> **WHAT THIS TASK INVOLVES**: State how many lines of the entries below contain the string "specifies", matching letter case exactly. Give only the number.

> **DATA EXTRACT**:

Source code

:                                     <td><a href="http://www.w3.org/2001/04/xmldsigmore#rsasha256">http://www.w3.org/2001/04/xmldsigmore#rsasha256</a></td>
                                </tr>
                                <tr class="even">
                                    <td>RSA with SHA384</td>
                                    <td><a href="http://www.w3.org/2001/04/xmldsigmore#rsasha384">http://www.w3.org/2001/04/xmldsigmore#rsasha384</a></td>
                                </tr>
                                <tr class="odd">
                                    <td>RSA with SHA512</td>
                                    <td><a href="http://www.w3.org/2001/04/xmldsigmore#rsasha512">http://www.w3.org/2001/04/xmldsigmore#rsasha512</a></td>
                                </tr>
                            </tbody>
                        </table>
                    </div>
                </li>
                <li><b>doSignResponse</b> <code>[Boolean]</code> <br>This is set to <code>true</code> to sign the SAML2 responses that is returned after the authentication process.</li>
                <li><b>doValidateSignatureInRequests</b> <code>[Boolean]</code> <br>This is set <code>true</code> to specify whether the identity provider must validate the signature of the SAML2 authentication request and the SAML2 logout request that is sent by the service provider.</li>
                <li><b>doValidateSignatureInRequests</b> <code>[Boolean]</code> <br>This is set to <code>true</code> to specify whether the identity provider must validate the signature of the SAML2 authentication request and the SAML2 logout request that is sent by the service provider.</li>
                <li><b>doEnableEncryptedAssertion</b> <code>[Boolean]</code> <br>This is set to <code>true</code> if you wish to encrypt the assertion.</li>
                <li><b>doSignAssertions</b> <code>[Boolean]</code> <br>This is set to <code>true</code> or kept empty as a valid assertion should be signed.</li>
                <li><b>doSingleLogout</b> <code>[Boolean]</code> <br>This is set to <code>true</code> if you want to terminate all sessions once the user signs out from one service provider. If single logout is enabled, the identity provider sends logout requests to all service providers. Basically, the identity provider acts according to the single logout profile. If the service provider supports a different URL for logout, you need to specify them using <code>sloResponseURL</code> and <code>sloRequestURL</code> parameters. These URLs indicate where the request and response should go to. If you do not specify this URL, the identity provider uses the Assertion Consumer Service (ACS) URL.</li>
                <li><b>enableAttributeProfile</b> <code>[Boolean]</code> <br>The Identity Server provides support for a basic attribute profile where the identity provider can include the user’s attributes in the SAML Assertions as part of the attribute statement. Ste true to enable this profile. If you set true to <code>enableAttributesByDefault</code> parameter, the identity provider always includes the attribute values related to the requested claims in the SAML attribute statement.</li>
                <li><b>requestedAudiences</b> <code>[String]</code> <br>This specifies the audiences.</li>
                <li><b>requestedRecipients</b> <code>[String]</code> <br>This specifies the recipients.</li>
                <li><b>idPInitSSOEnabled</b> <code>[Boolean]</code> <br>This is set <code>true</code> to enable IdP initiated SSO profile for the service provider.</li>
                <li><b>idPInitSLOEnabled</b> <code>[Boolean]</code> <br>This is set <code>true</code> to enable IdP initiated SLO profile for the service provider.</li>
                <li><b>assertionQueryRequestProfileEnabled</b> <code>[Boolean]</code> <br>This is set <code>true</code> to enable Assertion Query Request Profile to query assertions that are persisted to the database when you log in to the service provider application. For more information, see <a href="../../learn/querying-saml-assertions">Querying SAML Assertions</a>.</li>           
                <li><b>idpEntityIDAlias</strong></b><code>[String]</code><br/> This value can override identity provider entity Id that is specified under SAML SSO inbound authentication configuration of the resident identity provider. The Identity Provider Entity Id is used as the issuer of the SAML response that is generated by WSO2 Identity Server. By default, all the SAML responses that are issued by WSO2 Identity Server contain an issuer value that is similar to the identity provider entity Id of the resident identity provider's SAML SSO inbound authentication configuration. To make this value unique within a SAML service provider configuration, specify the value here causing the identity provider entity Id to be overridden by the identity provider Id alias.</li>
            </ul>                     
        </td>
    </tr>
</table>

> **ANSWER TO THIS PROBLEM**: 2